Using your iPod, waving goodbye, using your mouse to scroll down the length of this article. We take these seemingly simple hand functions for granted, blissfully unaware of the complicated system of neurons, muscles, bones and tendons at play in the simplest of gestures.
Francisco Valero-Cuevas is working to understand the biological, neurological and mechanical features of the human hand that make it possible to hold a fork, crack an egg or crumple a piece of paper.
Francisco Valero-Cuevas joined the Viterbi School's Department of Biomedical Engineering this fall. He specializes in biomechanical studies of the human hand.
His appointments at Department of Biomedical Engineering at the Viterbi School and the School of Dentistry’s division of Biokinesiology and Physical Therapy give him a unique opportunity to investigate this complex system from the engineering, neuroscience and clinical perspectives.

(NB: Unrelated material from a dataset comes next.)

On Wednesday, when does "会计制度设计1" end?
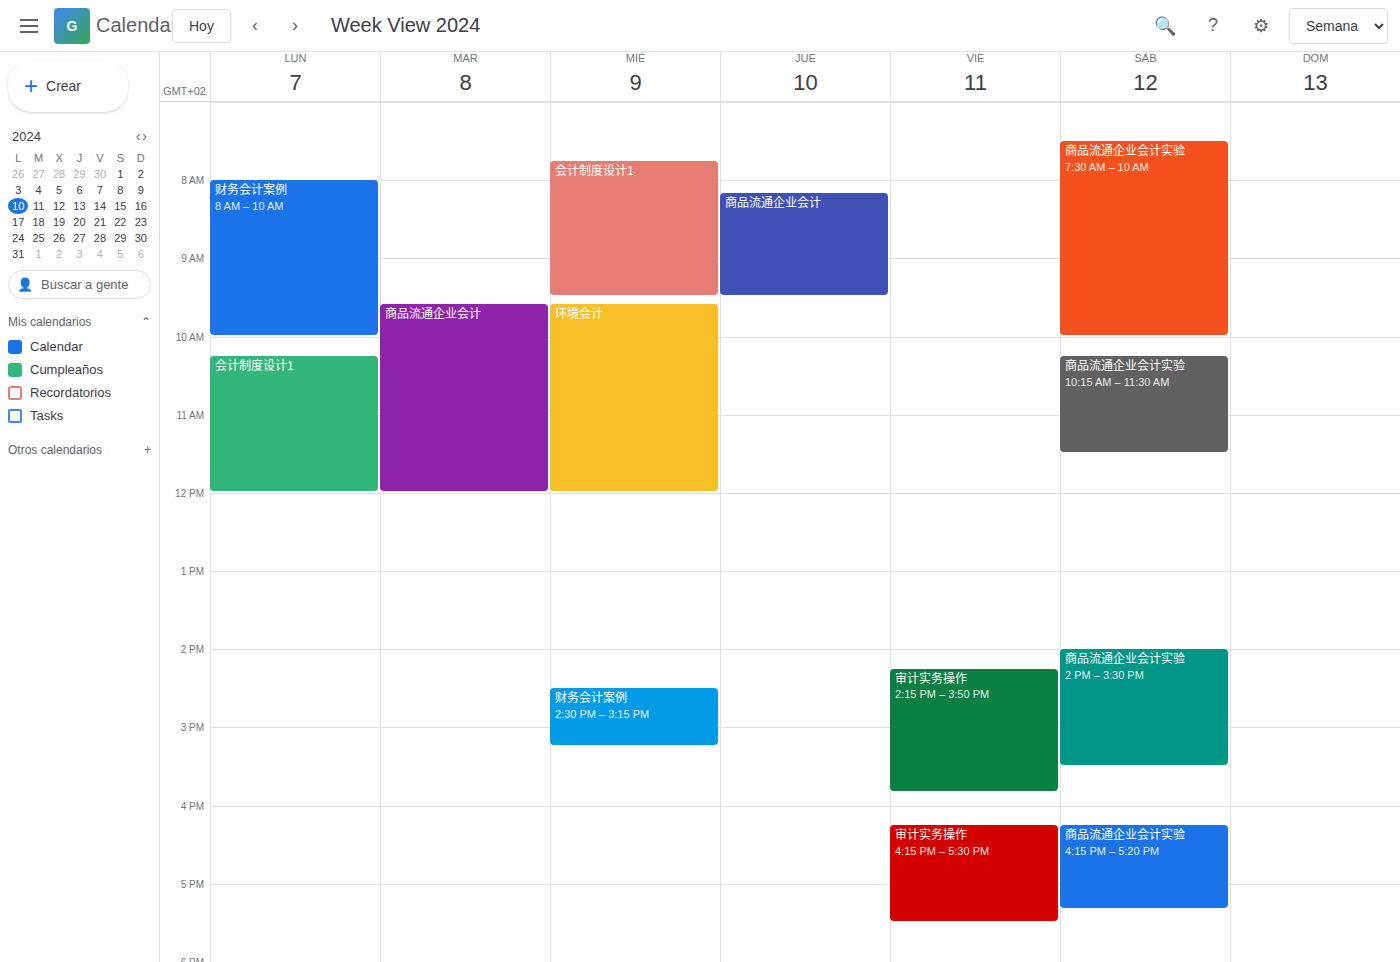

“You look at the hand and you think ‘five fingers, what could be more straightforward?’ ” Valero-Cuevas said. “But really we don’t understand well what a hand is biomechanically, how it is controlled neurologically, how disease impairs it and how treatment can best restore its function. It is difficult to know how each of its 30-plus muscles contributes to everyday functions like using your cell phone.”
Valero-Cuevas came to USC from the Sibley School of Mechanical and Aerospace Engineering at Cornell University, where he and his team were engaged in projects funded by the National Institutes of Health, the Whitaker Foundation and the National Science Foundation.
By understanding the principles behind dexterous manipulation, he hopes his research will help those who have lost the use of their hands by guiding rehabilitation and helping to develop the next generation of prosthetics.
“As an analogy, I ask people to imagine going through life wearing boxing gloves. If you can grasp things in only the grossest of ways without fine manipulation, life is pretty difficult,” he said. “Yet millions of people worldwide go through life without the full use of their hands. Diseases that affect the hand tend to disproportionately degrade quality of life.”
Robotic and lifelike artificial limbs have been around for decades, he said, but they still lag behind their biological counterparts. “Surprisingly, the hook remains one of the more useful prosthetics,” he said.
Valero-Cuevas hopes to apply his research directly to clinical populations, working with engineers and clinicians who are developing prosthetics to mimic the look and dexterity of our own hands.
In the end, our hands have a special significance to us. We use them when we talk, we paint them with ruby-red polish and adorn them with rings and bracelets.
“The hands have always been a part of the anatomy tied most to personal identity,” Valero-Cuevas said. “We are nothing if not tool users. We interface with the world through our hands.”